*TASK*:
Go through the records below and copy out every line holding "Instalco".

*INPUT RECORDS*:
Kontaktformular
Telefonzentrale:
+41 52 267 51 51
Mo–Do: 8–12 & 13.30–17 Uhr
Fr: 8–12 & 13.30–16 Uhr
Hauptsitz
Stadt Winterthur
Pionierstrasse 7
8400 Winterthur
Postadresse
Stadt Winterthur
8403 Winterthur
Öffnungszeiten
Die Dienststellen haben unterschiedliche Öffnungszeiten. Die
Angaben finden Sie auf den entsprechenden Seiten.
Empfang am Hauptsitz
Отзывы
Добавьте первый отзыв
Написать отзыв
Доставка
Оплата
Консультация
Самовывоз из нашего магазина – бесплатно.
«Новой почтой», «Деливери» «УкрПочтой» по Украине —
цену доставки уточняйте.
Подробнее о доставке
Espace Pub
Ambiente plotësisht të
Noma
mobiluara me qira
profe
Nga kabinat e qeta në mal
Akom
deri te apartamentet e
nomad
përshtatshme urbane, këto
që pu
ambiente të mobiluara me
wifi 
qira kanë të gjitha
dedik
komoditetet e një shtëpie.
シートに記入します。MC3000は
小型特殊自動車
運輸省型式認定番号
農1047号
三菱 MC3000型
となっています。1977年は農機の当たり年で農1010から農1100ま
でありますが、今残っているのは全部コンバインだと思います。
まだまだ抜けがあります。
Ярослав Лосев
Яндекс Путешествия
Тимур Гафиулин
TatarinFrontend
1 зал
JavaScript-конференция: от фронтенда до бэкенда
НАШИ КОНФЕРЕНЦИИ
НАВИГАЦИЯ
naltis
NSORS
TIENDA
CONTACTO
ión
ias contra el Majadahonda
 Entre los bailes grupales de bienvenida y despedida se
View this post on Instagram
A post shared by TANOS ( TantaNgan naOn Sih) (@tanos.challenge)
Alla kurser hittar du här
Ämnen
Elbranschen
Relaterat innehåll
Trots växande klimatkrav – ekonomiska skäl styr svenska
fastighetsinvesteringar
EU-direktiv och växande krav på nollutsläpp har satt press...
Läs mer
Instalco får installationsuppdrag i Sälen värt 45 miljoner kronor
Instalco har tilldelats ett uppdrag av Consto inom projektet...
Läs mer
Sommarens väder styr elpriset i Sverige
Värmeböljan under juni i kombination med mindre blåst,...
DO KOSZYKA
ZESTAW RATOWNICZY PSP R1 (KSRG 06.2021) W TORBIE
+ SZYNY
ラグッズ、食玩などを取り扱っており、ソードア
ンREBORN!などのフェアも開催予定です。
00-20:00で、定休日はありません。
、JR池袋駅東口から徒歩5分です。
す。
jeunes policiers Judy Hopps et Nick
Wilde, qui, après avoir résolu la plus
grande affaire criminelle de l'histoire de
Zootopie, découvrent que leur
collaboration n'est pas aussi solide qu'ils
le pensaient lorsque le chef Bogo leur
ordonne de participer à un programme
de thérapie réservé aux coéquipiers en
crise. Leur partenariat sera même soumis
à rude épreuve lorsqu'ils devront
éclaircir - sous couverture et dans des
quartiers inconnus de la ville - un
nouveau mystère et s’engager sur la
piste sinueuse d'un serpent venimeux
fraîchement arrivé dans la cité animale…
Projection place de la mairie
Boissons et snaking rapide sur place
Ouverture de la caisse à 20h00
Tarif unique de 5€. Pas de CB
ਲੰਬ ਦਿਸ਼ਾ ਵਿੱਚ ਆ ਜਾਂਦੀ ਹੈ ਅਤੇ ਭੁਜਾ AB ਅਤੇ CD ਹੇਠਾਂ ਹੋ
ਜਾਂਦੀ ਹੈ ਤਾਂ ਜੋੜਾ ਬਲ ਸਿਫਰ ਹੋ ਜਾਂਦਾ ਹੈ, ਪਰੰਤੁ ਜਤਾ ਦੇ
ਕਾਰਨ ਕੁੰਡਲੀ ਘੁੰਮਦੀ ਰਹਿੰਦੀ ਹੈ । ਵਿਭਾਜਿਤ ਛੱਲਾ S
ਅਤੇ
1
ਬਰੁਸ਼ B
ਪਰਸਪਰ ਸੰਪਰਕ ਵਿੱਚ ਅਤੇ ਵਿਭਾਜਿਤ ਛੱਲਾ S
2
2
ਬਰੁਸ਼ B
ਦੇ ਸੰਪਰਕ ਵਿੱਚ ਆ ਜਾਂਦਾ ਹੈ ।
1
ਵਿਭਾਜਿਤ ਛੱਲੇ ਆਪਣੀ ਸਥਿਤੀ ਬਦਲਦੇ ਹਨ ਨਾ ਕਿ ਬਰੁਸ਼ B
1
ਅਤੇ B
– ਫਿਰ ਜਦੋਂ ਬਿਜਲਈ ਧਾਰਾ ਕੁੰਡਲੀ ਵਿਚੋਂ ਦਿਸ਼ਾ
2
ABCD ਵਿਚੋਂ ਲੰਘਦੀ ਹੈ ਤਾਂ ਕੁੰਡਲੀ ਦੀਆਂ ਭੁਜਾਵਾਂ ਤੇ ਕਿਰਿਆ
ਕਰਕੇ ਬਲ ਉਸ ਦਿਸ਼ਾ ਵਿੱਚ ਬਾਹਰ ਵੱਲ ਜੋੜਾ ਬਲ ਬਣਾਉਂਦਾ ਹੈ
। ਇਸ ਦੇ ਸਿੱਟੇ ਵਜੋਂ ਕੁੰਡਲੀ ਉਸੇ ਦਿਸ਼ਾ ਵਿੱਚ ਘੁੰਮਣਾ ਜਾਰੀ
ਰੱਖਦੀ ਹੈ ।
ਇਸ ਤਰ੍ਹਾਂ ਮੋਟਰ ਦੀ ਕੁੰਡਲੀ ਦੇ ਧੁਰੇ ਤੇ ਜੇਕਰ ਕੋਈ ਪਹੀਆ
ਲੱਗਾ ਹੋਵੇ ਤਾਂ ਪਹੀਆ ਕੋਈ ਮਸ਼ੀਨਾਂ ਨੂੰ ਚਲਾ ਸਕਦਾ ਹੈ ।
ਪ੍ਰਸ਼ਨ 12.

*PROBLEM SOLUTION*:
Instalco får installationsuppdrag i Sälen värt 45 miljoner kronor
Instalco har tilldelats ett uppdrag av Consto inom projektet...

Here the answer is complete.